Une récente visite1 au musée d’ethnographie de l’Université de Zurich (rouvert depuis juin dernier) me donne l’occasion de revenir sur la photographie que j’ai publiée dans Un Train en Afrique (en tête du chapitre consacré à Alfred Ilg) puis dont j’ai parlé sur ce blog ici et ici.

Le musée conserve les archives photographiques d’Alfred Ilg (1854-1916) données par sa famille. Parmi le millier de négatifs (plaques sèches au gélatino-bromure d’argent) et les quelque 125 plaques stéréoscopiques (diapositives) qui constituent cette collection se trouve un tirage sur papier albuminé (format 24,5 cm x 18 cm, collé sur carton) récemment déposé au musée par le petit-fils d’Alfred Ilg et que je n’avais pas encore eu l’occasion d’examiner.

● ENREGISTREMENTS FOURNIS:

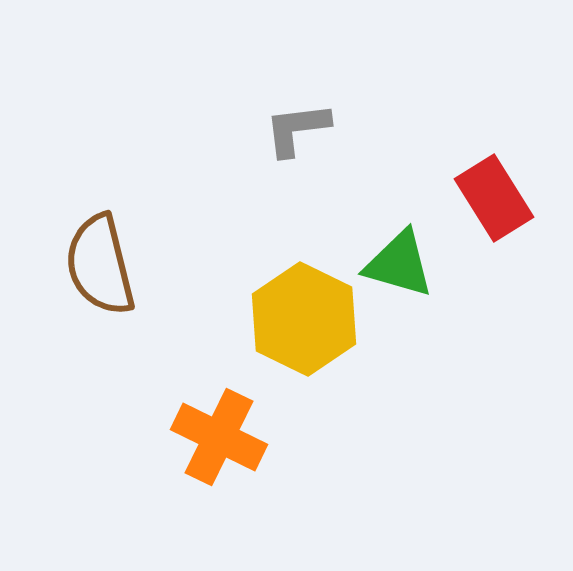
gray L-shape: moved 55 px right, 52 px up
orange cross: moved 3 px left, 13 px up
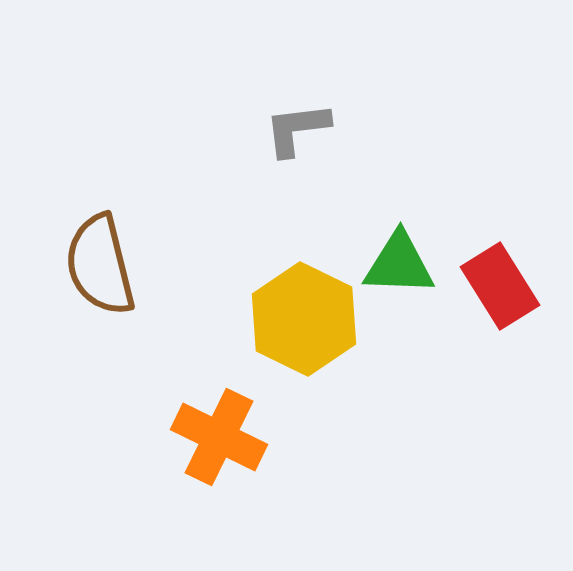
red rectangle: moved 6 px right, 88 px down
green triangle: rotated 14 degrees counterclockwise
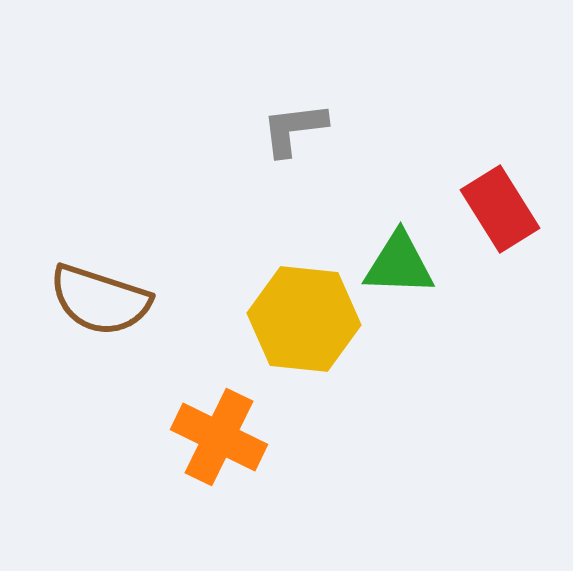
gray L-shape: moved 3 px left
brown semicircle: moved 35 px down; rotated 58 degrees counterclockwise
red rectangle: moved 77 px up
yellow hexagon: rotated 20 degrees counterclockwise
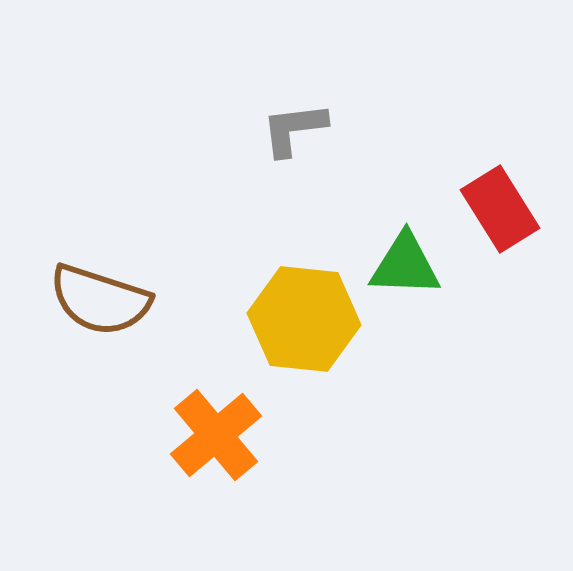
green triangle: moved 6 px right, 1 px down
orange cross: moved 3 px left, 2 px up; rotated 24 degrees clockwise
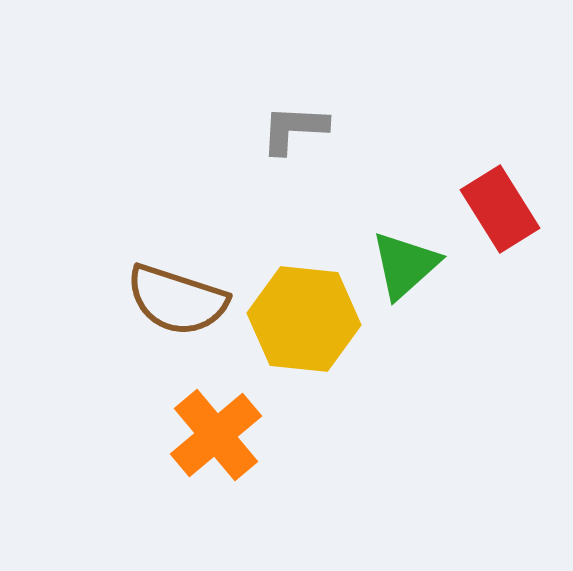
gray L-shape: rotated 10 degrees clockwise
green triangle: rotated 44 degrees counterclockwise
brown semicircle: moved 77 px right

* * *

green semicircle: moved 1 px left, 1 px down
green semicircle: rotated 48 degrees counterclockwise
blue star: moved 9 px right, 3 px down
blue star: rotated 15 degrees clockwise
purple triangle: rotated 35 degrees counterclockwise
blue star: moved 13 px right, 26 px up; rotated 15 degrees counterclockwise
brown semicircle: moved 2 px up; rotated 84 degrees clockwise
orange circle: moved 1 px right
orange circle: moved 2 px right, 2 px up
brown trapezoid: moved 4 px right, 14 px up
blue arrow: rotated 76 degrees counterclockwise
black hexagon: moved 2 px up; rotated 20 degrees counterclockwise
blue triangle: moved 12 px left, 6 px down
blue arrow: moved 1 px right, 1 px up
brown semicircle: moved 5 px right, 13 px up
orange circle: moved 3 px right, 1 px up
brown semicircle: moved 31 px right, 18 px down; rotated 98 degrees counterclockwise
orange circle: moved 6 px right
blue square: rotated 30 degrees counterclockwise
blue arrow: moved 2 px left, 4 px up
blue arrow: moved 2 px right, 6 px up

● ACTIONS À MENER:
A) Recopiez à l'identique les lignes des enregistrements, de la ligne contenant "gray L-shape: rotated 10 degrees clockwise" jusqu'à celle contenant "brown semicircle: moved 77 px right", incluse.
B) Prolongez le texte sur les archives photographiques d'Alfred Ilg au-delà de sa dernière phrase.

● LISTE DES RÉPONSES:
A)
gray L-shape: rotated 10 degrees clockwise
green triangle: rotated 44 degrees counterclockwise
brown semicircle: moved 77 px right

B)
On y voit posant devant l’entrée d’une maison un groupe d’Européens. Parmi les personnages se reconnaissent sans conteste Alfred Ilg et Léon Chefneux, qui s’associèrent pour constituer en novembre 1896 la Compagnie impériale des chemins de fer éthiopiens (CIE). Des indications portées au crayon au dos du tirage désignent de surcroît deux compatriotes de Ilg : Ernst Zimmermann et Heiri Appenzeller, respectivement mécanicien et menuisier. Quatre autres personnes composent le groupe, dont un curieux personnage assis au centre sur une chaise basse. Il est vêtu à la manière des Éthiopiens des hautes terres, d’un shamma, une ample toge de coton blanc, signe de sa singularité ou de son ancienneté dans le pays.

L’examen de ce tirage m’a permis de constater que la distribution des noms au dos du carton (qu’il faut lire inversés droite/gauche) renvoie assez précisément à la disposition des personnages qui posent sur la photo. Le nom de Zimmermann ne figure pas sur la même ligne que les autres, détail que j’ignorais, faute d’avoir pu consulter le document, lorsque je publiai cette photographie en 2012 dans Un Train en Afrique : je n’avais alors connaissance que du seul contenu des annotations.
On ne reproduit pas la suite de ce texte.